As a villain, he isn't very far up the totem pole. For what does his labor consist of? He is not the one orchestrating the labor on the distant planet: he is basically a skilled laborer, someone who knows how to turn human corpses into zombie dwarves. And while he keeps a few around to protect his business, they are not there to serve him. They exist to be sent to another labor "market."
More crucially is the fact that while we get the occasional death caused by him (the corpses produced then turned into a dwarf), he actually doesn't interfere with the town's operations. He waits for people to die, a low-level harvester who provides a necessary service and, in a true entrepreneurial spirit, has discovered how to make something of use out of that which is no longer of value to anyone else. In the later films, we get an impression of him moving from town to town, but here, he really is a mortician of sorts, doing a job that needs to be done and that few people want to do. And on top of that...

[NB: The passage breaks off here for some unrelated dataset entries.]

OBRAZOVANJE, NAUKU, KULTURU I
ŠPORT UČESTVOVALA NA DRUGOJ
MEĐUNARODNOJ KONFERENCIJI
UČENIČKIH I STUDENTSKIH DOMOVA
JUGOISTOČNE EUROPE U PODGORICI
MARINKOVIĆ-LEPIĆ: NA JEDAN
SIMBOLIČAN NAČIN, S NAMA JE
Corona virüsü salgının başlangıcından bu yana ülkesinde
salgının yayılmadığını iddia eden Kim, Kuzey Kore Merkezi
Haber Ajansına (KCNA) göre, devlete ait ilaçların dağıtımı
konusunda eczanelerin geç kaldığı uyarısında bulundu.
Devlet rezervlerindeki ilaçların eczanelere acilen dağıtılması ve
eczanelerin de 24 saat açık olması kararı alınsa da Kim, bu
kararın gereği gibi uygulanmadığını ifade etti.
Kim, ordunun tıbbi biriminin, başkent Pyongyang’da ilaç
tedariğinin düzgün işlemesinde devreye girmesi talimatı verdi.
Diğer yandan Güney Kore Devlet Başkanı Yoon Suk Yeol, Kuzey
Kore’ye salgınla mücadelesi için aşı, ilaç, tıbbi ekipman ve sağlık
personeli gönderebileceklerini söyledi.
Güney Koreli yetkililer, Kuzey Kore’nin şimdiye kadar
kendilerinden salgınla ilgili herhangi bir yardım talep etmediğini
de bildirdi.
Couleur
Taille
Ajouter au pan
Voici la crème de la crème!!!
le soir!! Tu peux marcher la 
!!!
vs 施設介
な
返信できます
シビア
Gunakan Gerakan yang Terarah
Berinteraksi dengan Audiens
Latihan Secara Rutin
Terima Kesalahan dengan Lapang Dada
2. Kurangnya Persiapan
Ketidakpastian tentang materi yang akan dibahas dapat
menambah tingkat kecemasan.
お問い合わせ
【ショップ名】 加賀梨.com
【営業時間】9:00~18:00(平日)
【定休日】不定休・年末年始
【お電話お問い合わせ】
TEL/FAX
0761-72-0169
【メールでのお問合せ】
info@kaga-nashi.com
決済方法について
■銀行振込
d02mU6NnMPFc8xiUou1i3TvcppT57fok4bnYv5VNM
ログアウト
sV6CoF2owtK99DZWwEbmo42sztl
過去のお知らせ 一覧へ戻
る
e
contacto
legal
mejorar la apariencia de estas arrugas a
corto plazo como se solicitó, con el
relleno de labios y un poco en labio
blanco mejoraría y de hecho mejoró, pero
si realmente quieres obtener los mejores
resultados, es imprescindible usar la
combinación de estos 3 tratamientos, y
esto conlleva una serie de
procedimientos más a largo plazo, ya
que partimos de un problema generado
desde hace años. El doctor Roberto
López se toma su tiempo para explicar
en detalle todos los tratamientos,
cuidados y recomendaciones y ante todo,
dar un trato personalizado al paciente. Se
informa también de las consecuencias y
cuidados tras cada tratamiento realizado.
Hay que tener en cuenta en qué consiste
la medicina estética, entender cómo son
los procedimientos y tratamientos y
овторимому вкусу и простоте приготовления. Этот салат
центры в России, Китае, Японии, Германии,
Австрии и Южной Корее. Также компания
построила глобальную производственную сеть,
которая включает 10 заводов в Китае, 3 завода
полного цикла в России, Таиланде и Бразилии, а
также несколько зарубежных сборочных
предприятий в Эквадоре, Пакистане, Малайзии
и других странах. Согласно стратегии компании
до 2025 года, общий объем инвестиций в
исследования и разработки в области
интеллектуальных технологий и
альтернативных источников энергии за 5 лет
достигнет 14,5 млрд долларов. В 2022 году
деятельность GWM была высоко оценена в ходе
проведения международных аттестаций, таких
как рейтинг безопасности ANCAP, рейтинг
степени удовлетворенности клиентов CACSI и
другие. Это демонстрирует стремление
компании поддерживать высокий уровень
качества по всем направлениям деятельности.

He's been doing it for a damn long time (as we learn in the photo from the antique shop that reveals him as a "timeless" being). Perhaps, then, his nastiness comes less from an innate evil and more from the fact that this must get old, a being of apparently great power stuck in a dead-end job in a town where he can't have friends, waiting for people to die but not killing too many because it would raise suspicion. He may be unkillable and somewhat immortal, but his weariness tells us that he sure isn't eternal, just that he's been here for longer than he might like to be.
What Phantasm gives us, finally, is a sense of how the circuits of production and accumulation hinges upon two types of excess that we'd really rather not know about. There are the waste products of life (the corpses) remobilized, taken care of by someone. And as long as we aren't confronted directly with the fact of their reanimation, literal or figurative, as long as we don't have to accept the fact that our parents may in fact now be zombie dwarf slaves working on another planet, we accept this, because we know all the same that this redeployment, this thawing of frozen, dead capital is necessary for the functioning of the system.
And the other type of excess? The Tall Man, the part who doesn't belong to any whole: separated from his planet, wherever that may be, outside of the normal cycles of human time but forced to function in his labor according to the rhythms unnatural to him (the life-span of the humans whose corpses he works on). The Tall Man is just another worker, caught between two worlds of time, alien not because he bleeds thick yellow matter but because, like most of the world, his time is not his own.